In case you somehow haven't seen it, in a pivotal scene, the character of George Bailey is visiting Mary, the woman who soon becomes his wife. The date isn't going well, though, and he storms out, only to return for a forgotten hat. Another of Mary's suitors, Sam Wainwright, at that point is on the phone with her and asks her to put George on the phone.
You can just take a moment to can find the scene on YouTube — and the movie is streaming on Amazon Prime — but if you don't have time to watch, Sam asks George if he recalls when George told him about someone who was using soybeans to make plastics. He then notes his father's company is about to create a plastics manufacturing company, but in another town. George convinces him to invest in his hometown instead.
"Why not right here? You remember that old tool and machinery works? You tell your father he can get that for a song," George says. "And all the labor he wants, too. Half the town was thrown out of work when they closed down."
As the scene ends, George rejects the idea of working for the plastics company himself: "I don't want any plastics! I don't want any ground floors! I don't want to get married to anyone, ever!"
Of course, the next scene is George and Mary's wedding. Their honeymoon cash goes to save the family's building and loan business. Sam goes on to "make a fortune making plastic hoods for planes."
Recall this was a scene taking place in the 1930s in a film from 1946. (For context in timing, the group now called the Plastics Industry Association formed in 1937. The Society of Plastics Engineers formed in 1946. Tupperware began producing housewares in 1946, too.)
So why plastics? And why soybean-based plastics?
Plastics were indeed used in multiple military applications during World War II, including aircraft. And using soybeans to make plastics wasn't unheard of. Henry Ford famously invested in the concept in the 1930s. But there was a connection between the movie and its creators.
Director Frank Capra, before he got into movies, was a chemical engineering graduate from the California Institute of Technology, although he was frustrated by his inability to turn that degree into a career before he found his way into film. There's a theory that his own studies led to inserting the line about plastics, although I haven't been able to find confirmation of that.
But plastic did come up in Capra's own writing several years after It's a Wonderful Life debuted.

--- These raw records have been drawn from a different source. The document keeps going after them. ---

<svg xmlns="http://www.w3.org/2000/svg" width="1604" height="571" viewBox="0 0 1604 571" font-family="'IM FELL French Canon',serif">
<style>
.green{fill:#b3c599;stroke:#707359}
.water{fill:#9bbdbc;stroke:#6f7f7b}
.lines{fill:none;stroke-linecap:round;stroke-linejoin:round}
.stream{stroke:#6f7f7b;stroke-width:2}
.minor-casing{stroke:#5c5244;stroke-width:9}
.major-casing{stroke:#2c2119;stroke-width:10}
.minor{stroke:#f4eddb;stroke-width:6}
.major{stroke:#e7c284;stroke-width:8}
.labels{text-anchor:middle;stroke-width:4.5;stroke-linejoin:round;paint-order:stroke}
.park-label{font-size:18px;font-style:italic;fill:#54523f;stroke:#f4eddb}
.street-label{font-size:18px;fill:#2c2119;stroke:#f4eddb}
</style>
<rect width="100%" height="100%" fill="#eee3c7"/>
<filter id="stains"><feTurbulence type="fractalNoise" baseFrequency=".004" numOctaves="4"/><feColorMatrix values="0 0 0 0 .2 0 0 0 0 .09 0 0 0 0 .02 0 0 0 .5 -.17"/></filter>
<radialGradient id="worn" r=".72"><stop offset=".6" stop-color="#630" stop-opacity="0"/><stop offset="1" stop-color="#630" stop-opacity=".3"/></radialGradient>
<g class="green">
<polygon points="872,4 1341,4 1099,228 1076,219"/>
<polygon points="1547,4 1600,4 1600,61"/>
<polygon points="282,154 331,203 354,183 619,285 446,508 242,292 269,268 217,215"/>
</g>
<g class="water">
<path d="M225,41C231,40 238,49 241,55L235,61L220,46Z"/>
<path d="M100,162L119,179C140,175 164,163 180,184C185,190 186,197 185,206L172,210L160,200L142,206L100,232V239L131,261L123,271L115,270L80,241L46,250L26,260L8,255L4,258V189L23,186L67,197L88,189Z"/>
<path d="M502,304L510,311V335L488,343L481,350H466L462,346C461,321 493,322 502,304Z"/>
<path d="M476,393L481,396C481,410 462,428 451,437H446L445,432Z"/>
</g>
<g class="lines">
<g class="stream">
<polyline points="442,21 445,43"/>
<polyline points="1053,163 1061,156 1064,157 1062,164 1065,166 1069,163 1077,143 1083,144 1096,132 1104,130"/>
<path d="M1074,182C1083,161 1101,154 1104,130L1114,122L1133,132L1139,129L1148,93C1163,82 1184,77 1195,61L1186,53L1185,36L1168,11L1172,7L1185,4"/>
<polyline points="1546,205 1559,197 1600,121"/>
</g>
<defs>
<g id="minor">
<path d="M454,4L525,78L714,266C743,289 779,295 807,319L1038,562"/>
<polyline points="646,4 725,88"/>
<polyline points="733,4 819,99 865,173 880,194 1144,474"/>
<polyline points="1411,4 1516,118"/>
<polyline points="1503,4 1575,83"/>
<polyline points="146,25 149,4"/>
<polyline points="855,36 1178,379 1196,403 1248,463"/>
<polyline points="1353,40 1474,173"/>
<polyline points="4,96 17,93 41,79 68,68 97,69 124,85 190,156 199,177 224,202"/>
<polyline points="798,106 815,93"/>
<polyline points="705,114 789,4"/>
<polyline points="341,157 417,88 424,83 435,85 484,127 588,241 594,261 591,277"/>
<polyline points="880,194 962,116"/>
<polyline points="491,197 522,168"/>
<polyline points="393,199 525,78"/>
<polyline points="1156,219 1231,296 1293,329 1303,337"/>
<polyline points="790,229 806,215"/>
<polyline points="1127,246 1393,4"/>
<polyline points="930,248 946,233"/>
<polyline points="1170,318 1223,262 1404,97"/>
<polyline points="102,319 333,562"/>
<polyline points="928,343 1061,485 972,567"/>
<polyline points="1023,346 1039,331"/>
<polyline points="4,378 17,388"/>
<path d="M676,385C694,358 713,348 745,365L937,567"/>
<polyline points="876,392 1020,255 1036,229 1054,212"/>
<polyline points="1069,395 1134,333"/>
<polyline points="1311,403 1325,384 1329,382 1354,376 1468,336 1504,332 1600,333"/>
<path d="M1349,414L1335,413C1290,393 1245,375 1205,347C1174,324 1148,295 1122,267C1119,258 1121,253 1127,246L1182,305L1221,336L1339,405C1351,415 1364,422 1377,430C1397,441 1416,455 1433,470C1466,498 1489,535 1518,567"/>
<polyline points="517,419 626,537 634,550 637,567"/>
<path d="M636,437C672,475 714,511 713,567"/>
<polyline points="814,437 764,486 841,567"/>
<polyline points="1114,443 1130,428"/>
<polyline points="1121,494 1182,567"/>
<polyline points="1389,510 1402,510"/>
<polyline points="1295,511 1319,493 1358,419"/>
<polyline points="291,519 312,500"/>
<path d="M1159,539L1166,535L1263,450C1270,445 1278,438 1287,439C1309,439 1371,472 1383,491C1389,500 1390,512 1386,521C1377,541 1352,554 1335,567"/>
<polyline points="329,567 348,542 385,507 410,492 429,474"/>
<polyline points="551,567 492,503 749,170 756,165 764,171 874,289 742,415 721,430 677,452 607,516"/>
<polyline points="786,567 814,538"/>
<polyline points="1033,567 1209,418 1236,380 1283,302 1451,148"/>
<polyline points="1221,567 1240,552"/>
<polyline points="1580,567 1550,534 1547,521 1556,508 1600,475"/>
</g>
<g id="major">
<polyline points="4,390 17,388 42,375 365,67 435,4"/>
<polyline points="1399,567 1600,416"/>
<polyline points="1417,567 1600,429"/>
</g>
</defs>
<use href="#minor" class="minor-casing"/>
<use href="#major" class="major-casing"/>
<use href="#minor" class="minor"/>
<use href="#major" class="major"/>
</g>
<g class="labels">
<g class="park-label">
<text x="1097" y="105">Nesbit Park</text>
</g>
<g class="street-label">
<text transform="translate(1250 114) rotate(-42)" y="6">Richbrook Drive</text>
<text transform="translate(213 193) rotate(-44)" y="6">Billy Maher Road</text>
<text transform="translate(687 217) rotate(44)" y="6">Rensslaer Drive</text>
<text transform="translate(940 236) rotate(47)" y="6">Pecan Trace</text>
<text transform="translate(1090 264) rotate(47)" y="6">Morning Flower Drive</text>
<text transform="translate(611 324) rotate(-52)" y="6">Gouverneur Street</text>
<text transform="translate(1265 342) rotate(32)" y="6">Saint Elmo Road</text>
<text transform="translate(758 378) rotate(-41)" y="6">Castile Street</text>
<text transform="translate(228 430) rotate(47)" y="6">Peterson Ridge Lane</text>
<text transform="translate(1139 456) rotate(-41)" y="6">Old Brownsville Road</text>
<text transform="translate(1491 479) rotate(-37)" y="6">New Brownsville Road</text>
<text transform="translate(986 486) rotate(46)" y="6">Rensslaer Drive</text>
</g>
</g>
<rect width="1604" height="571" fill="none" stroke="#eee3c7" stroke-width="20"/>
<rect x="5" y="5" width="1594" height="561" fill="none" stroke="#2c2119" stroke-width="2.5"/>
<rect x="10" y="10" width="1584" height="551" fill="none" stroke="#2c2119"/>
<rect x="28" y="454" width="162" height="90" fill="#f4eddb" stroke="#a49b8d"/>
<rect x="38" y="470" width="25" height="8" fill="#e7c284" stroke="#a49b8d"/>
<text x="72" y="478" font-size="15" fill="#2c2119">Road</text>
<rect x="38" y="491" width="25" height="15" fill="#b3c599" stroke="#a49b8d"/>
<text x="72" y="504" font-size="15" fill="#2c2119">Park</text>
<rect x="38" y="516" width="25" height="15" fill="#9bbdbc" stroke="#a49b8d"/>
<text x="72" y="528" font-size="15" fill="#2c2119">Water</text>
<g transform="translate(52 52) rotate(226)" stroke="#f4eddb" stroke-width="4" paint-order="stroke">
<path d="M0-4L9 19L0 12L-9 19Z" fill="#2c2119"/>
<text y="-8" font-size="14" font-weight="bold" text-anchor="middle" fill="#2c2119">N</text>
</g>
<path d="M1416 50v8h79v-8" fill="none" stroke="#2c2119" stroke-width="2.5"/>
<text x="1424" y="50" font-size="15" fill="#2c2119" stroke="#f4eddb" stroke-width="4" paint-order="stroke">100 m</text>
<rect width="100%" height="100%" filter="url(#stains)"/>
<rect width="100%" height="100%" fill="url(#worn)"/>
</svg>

In his autobiography The Name Above the Title, Capra wrote about how he struggled to escape poverty after his family emigrated from Italy and how many times he failed before finding his path.

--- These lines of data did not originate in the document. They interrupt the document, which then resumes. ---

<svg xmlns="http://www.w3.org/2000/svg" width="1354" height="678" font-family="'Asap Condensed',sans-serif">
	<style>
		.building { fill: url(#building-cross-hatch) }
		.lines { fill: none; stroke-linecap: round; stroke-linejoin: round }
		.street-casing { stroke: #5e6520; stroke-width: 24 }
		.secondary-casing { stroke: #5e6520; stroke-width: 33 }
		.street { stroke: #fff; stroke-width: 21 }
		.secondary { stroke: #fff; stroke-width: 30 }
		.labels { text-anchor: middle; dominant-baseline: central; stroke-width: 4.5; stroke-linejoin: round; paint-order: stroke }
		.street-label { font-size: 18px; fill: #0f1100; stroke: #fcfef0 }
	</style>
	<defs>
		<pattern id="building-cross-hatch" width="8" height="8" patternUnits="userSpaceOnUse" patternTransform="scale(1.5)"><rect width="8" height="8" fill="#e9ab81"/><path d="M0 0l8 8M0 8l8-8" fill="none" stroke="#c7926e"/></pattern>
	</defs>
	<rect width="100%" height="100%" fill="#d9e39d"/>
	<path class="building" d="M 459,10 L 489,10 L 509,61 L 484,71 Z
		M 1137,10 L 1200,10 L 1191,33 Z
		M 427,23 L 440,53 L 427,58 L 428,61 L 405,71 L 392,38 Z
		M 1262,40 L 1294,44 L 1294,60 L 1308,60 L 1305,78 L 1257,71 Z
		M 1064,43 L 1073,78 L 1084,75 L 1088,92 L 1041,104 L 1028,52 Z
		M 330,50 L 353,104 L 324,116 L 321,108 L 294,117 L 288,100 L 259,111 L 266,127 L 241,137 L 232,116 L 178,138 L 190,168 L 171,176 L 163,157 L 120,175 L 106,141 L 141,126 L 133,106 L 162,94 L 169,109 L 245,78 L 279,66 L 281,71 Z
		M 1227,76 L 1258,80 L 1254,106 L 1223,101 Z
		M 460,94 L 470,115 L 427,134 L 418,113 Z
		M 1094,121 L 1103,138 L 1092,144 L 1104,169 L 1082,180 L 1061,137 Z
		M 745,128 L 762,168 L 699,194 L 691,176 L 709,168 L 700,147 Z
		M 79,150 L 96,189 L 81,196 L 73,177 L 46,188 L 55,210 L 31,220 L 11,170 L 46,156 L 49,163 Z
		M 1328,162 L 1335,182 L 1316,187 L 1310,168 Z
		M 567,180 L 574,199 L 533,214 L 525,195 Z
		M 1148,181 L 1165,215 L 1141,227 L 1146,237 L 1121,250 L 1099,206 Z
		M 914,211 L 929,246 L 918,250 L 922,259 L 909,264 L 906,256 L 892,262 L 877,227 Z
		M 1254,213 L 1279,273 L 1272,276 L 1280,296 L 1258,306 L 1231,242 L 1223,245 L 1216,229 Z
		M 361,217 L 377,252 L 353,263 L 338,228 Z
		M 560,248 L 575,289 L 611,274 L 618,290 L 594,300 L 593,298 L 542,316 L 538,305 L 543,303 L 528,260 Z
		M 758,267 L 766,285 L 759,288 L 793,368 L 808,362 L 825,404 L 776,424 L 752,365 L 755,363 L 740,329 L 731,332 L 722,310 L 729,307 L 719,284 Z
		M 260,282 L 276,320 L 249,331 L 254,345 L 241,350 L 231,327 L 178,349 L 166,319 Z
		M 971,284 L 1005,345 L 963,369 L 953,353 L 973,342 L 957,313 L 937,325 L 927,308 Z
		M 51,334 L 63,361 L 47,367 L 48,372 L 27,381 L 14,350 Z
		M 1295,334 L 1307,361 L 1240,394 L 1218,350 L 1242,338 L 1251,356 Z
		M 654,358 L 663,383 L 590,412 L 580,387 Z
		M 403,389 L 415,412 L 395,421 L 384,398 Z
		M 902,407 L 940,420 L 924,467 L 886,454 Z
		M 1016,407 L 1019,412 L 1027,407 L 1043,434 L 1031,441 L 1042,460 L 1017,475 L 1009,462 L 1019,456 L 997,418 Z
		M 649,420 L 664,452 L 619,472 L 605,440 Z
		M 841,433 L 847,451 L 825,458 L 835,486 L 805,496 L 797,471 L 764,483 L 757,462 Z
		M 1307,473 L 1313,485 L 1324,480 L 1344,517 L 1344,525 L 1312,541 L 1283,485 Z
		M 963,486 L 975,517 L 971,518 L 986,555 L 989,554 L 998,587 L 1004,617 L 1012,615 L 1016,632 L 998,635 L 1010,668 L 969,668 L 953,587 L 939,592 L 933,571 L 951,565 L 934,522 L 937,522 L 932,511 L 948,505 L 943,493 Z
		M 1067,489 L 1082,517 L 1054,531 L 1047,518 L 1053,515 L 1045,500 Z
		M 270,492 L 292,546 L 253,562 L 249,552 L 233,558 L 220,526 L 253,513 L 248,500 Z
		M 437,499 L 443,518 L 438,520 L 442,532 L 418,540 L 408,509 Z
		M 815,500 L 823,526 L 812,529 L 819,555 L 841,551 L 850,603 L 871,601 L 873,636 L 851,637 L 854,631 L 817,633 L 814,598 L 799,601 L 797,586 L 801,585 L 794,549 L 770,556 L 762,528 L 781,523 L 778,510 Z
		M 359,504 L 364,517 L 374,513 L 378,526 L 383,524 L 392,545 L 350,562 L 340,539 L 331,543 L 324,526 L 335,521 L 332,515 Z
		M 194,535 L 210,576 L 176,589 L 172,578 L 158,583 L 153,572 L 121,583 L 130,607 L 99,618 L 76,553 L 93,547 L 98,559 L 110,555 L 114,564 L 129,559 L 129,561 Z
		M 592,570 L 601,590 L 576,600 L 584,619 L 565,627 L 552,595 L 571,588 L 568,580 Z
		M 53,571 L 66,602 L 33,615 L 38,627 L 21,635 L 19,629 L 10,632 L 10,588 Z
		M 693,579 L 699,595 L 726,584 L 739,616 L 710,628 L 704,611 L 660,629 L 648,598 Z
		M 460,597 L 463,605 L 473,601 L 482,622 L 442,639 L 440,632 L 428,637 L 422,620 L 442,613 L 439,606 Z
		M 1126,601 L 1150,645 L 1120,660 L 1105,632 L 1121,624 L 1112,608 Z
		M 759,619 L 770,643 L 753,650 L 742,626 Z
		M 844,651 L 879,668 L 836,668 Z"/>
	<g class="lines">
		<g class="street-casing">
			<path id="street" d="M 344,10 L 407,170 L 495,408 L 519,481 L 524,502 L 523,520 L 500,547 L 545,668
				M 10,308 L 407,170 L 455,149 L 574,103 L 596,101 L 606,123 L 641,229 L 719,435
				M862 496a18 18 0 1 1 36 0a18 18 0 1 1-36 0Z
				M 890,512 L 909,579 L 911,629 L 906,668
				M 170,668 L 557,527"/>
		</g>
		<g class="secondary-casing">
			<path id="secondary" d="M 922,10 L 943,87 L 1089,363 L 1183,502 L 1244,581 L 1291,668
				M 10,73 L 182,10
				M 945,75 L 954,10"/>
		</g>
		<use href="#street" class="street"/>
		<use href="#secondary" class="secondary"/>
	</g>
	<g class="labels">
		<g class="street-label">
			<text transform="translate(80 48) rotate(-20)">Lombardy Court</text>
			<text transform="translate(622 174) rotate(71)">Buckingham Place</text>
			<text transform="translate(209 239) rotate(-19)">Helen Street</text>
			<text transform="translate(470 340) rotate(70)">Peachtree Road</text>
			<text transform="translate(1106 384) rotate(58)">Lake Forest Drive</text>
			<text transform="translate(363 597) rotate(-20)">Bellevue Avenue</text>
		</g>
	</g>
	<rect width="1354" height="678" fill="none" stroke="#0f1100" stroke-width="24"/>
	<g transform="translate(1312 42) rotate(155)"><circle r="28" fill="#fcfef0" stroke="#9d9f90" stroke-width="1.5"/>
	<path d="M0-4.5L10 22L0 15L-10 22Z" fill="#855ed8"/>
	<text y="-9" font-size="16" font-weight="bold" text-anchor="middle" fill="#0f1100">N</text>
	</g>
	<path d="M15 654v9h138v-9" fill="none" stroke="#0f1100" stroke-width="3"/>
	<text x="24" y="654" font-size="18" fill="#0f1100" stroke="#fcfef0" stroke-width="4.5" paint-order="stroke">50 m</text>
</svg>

"It was a magic carpet — woven with the coils and ringlets of a wondrous peel of limber plastic, whose filaments carried the genetic code of all the arts of man, and from which the abracadabra of science conjured up the hopes, the fears, the dreams of man — the magic carpet of film," he wrote.
But beyond Capra's writing and background in chemical engineering, Jeffrey Meikle, a professor of American studies at the University of Texas at Austin, writes that plastics actually plays an even bigger part in the story of It's a Wonderful Life and American post-war life in general.
"At the end of the film it is [Sam Wainwright] who rescues Bailey's collapsing bank — and the citizens who had put their trust in it," Meikle writes in his 1996 book American Plastic: A Cultural History. "Although Capra's sympathies lay with small-town life, the progress of the outside world as exemplified by the expanding plastic industry clearly stood for other positive values."